SOURCE EXCERPT:
Put Some Gay In Your Day!

Finger It

On November 1, Cocktail Party Season opens. Do you have your mingling permit yet?

As the holidays descend upon us faster than Madonna rushing to Post-Nup Pre-Nups ‘R’ Us, we’re determined to be prepared this year.

More often than not, cocktail receptions fall right after work, so we’re forced to eat hors d’oeuvres instead of a real dinner or risk reliving the disastrous night we attended that party for Princess Stéphanie of Monaco without eating at all.

Let’s just say, seven glasses of champagne, three flaming cans of Sterno, an incessant need to show off our new juggling prowess, and one floor-length taffeta gown don’t get you invited back.

But you also don’t want to be “that guy.” You know, the one carrying a glass in one hand and a plate piled to the ceiling with meatballs and mini quiche in the other. It’s all about being dainty. And sophisticated.

(A few records)
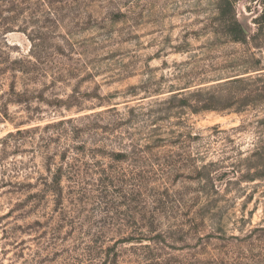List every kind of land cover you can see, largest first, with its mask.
I'll return each mask as SVG.
<instances>
[{"label":"rangeland","instance_id":"1","mask_svg":"<svg viewBox=\"0 0 264 264\" xmlns=\"http://www.w3.org/2000/svg\"><path fill=\"white\" fill-rule=\"evenodd\" d=\"M263 11L264 0H0V140L40 127L18 148L0 143V264H104L111 247L117 264H264ZM232 15L247 41L228 36ZM200 88L212 109L162 111ZM103 111L78 124L100 126L80 140L46 130ZM100 169L115 180L107 195Z\"/></svg>","mask_w":264,"mask_h":264},{"label":"trees","instance_id":"2","mask_svg":"<svg viewBox=\"0 0 264 264\" xmlns=\"http://www.w3.org/2000/svg\"><path fill=\"white\" fill-rule=\"evenodd\" d=\"M230 6L232 7V4H230ZM221 14L226 15L227 11L222 9ZM259 21L260 22L264 21V11ZM226 25L228 28L227 29L228 36L236 41H240V42L247 41V38L251 34V32L234 15H232V17L228 19V21L226 22ZM203 92H204V89L200 88L194 91L180 92V93L174 94L169 100H166L160 104L162 107H164L162 111H168L169 108H167V106H171L173 103H176V101L179 102L180 107H183V108L187 107L190 110L195 111V112H198L200 110L212 109L214 106L213 98H204ZM106 112L107 111L93 113L91 115H85L80 118L63 119V120H60L59 122H55V123L47 125L46 130L57 129L56 132L60 136V138L67 137L73 140H75V138L80 140L82 134L85 133V131L90 130V129H99L100 126L99 124H95L92 126L83 127L78 124L84 123L86 121L91 123V121L93 120H99L103 117V115L106 114ZM38 129H40V127H34L30 129H25V130H18L15 133H9L6 137L0 140V143L2 145V151L6 152L7 148L11 144H13L16 148H18L17 146H19L18 141L20 137H23L26 134L37 131ZM84 145L85 144L70 147L68 148L67 151L72 150L73 152L81 155L83 152L86 151ZM116 156L118 158H121L122 154L118 153ZM62 160L64 161L67 160L66 153L62 157ZM74 162H78V160L76 159V161ZM70 168L75 173V175L78 177L81 176V178H83V177L91 176L90 174H86V173L83 174L79 166L72 165L70 166ZM62 171H63L62 168L58 169V172L56 173V177L54 179L53 186H52V188L55 189L54 192H56L57 194H60L62 190L61 182H60L63 176ZM99 173H100L101 179L97 186L98 187L97 192L107 195L109 187L115 185V180H113L112 177H110V175L106 173V170L100 169ZM123 240H124V243L132 242V243H135V245L139 244L141 245V247H145L147 249H149L150 247L149 245L144 246L145 239L140 238V237H136V238L127 237V238H124ZM91 253L94 256H97L98 254H100V253L95 252L94 250H91ZM152 256L153 255L150 253L149 257H152ZM117 257L118 256L117 254H115L114 247L109 248L106 251V259L104 261L105 262L104 264H117L118 262Z\"/></svg>","mask_w":264,"mask_h":264}]
</instances>
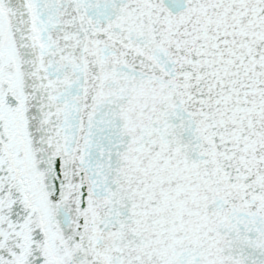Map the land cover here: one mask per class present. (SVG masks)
I'll return each instance as SVG.
<instances>
[{
  "label": "snow or ice",
  "instance_id": "6c2138e0",
  "mask_svg": "<svg viewBox=\"0 0 264 264\" xmlns=\"http://www.w3.org/2000/svg\"><path fill=\"white\" fill-rule=\"evenodd\" d=\"M0 264H264V0H0Z\"/></svg>",
  "mask_w": 264,
  "mask_h": 264
}]
</instances>
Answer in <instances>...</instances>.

TASK TO COMPLETE: Continue the cocktail party piece from the point where it stops. The records have nothing to do with what is asked here.

THE ANSWER:
And nothing says dainty-and-sophisticated more than a mini plastic plate that slides on your finger, allowing you to hold one tasty morsel and your wine all with one hand. Leaving the other free to salute Heads of State, practice your sign language alphabet, or unleash your pepper spray on the guy trying to steal your wallet.

Oh wait, that’s just the server trying to offer us another piece of Rumaki. Surely there’s an eye-wash station around here somewhere.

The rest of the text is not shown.